Vendredi 29 novembre, un militaire a été lynché par la population au quartier Mabasele, à l’ouest de la cité d’oicha, en territoire de Beni.

Un couple militaire confondu aux rebelles ADF, à bord d’un véhicule civil a été aussi tué samedi dernier par les jeunes en colère au quartier Mabakanga, à l’arrêt de taxi, dans la ville de Beni.

Pour mettre fin à ces actes de justice populaire, l’armée met à la disposition de la population un numéro vert pour alerter sur tout autre cas de suspicion.

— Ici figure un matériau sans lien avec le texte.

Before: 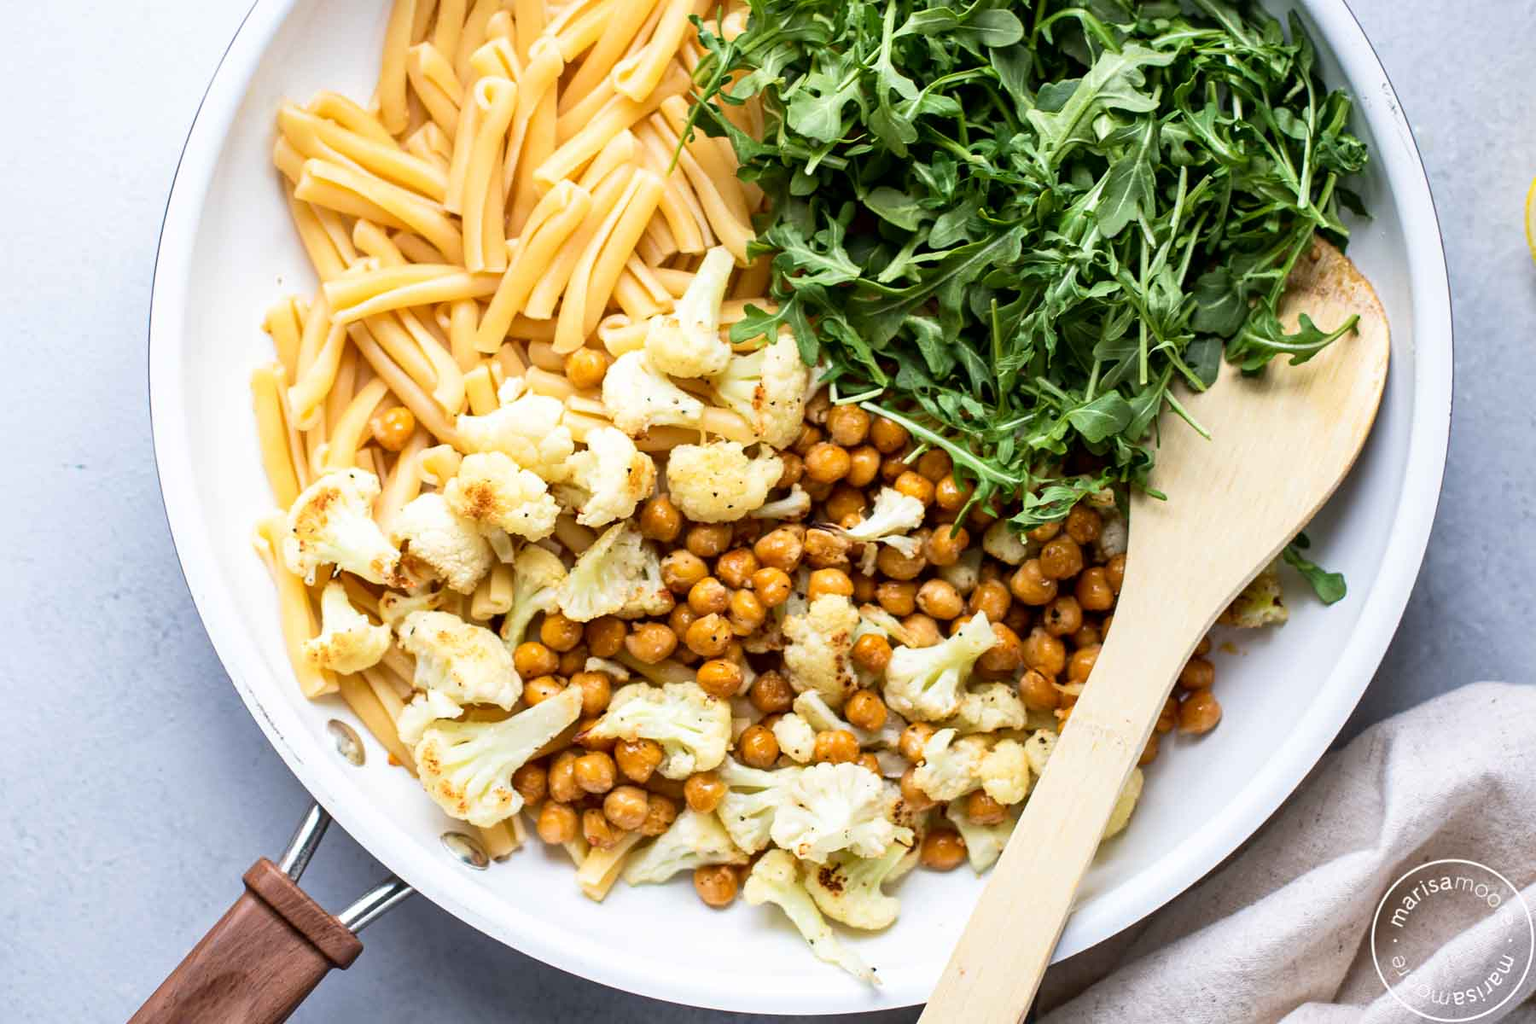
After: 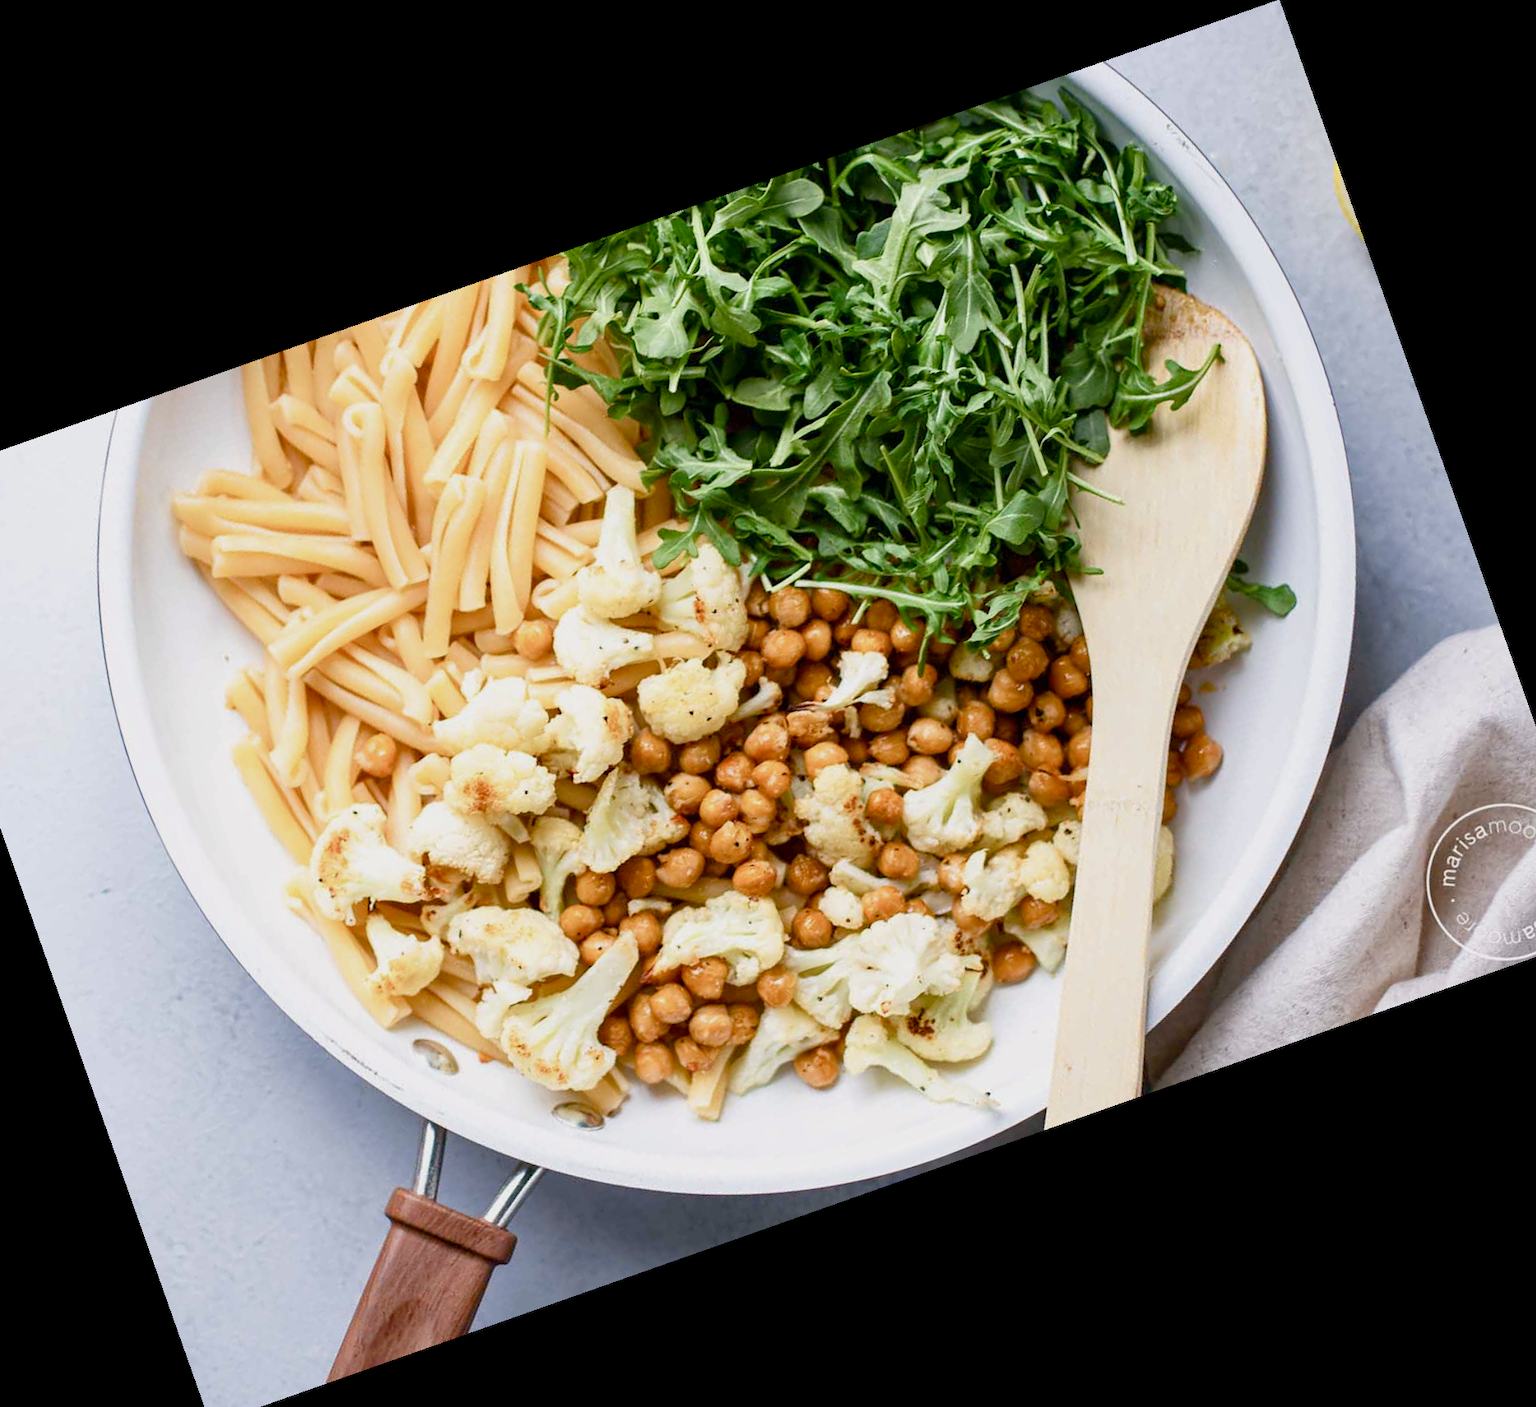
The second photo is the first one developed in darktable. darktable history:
crop and rotate: angle 19.43°, left 6.812%, right 4.125%, bottom 1.087%
color balance rgb: shadows lift › chroma 1%, shadows lift › hue 113°, highlights gain › chroma 0.2%, highlights gain › hue 333°, perceptual saturation grading › global saturation 20%, perceptual saturation grading › highlights -50%, perceptual saturation grading › shadows 25%, contrast -10%
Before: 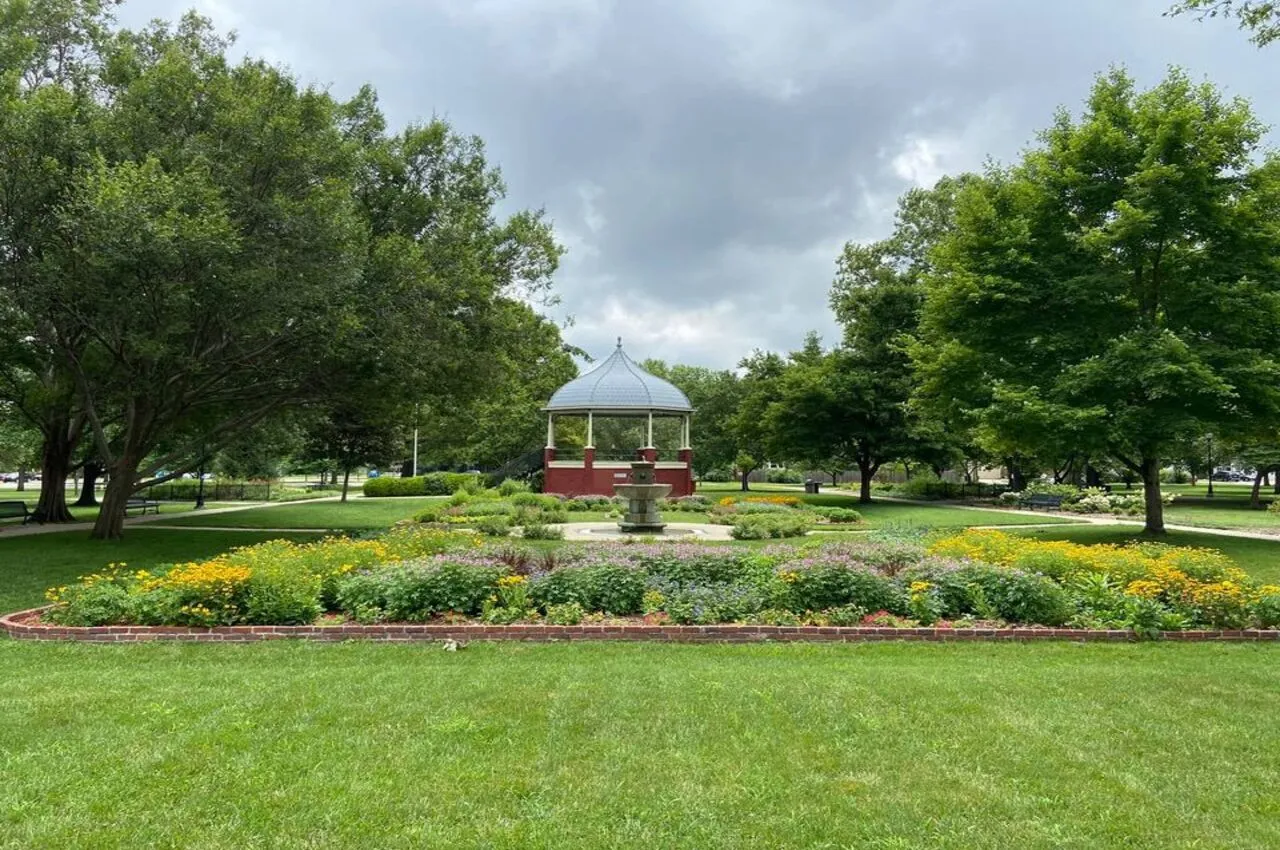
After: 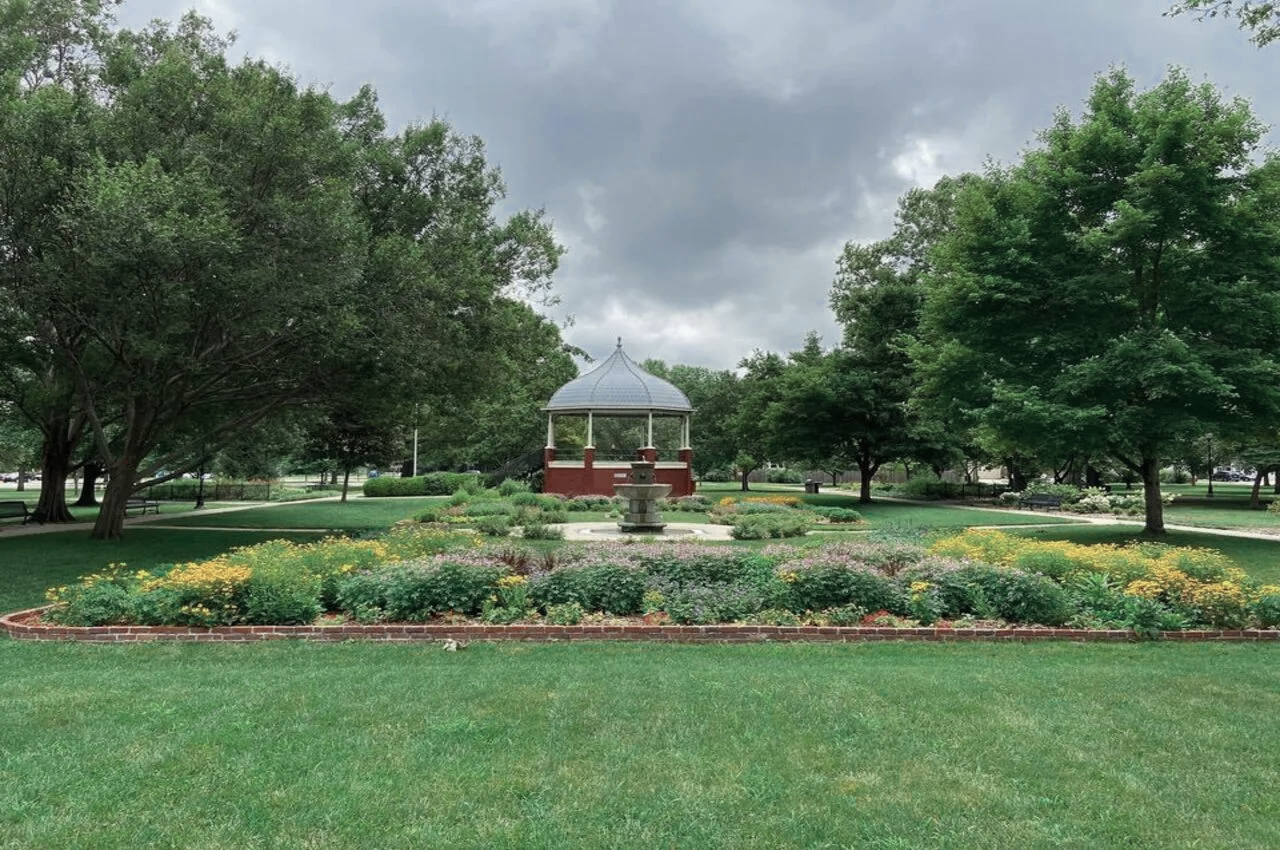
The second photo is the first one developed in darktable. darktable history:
color zones: curves: ch0 [(0, 0.5) (0.125, 0.4) (0.25, 0.5) (0.375, 0.4) (0.5, 0.4) (0.625, 0.35) (0.75, 0.35) (0.875, 0.5)]; ch1 [(0, 0.35) (0.125, 0.45) (0.25, 0.35) (0.375, 0.35) (0.5, 0.35) (0.625, 0.35) (0.75, 0.45) (0.875, 0.35)]; ch2 [(0, 0.6) (0.125, 0.5) (0.25, 0.5) (0.375, 0.6) (0.5, 0.6) (0.625, 0.5) (0.75, 0.5) (0.875, 0.5)], mix 24.63%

” Désormais, à la population, nous disons quand il y a un cas de suspicion, quand il y a quelqu’un qui est suspecté d’être membre d’un groupe négatif auteur de l’insécurité, il doit appeler au numéro vert. A dater d’aujourd’hui, toute suspicion doit être signalée au centre de coordination des opérations dont voici le numéro,+2438208405 “, a dit l’officier général.

Les attaques contre les militaires confondus aux combattants ADF date de la dernière série des tueries des civils depuis le déclenchement des opérations d’envergure fin octobre. Au moins 123 personnes ont été tués par machette et armes à feu. Les jeunes qui jugent d’insignifiant la réaction de l’armée ont décidé de se prendre en charge dans plusieurs quartiers de Beni, en passant nuit autour du feu.